-------- Exercise materials --------

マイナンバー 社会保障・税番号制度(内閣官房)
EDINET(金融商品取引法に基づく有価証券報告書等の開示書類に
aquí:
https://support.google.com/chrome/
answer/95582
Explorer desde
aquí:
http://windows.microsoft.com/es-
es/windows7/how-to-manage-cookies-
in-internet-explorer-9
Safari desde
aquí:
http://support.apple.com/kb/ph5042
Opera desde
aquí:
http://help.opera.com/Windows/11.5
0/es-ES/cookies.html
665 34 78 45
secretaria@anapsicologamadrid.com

--------

Which lines of the material above hold the string "support"? Pull them out.

https://support.google.com/chrome/
http://support.apple.com/kb/ph5042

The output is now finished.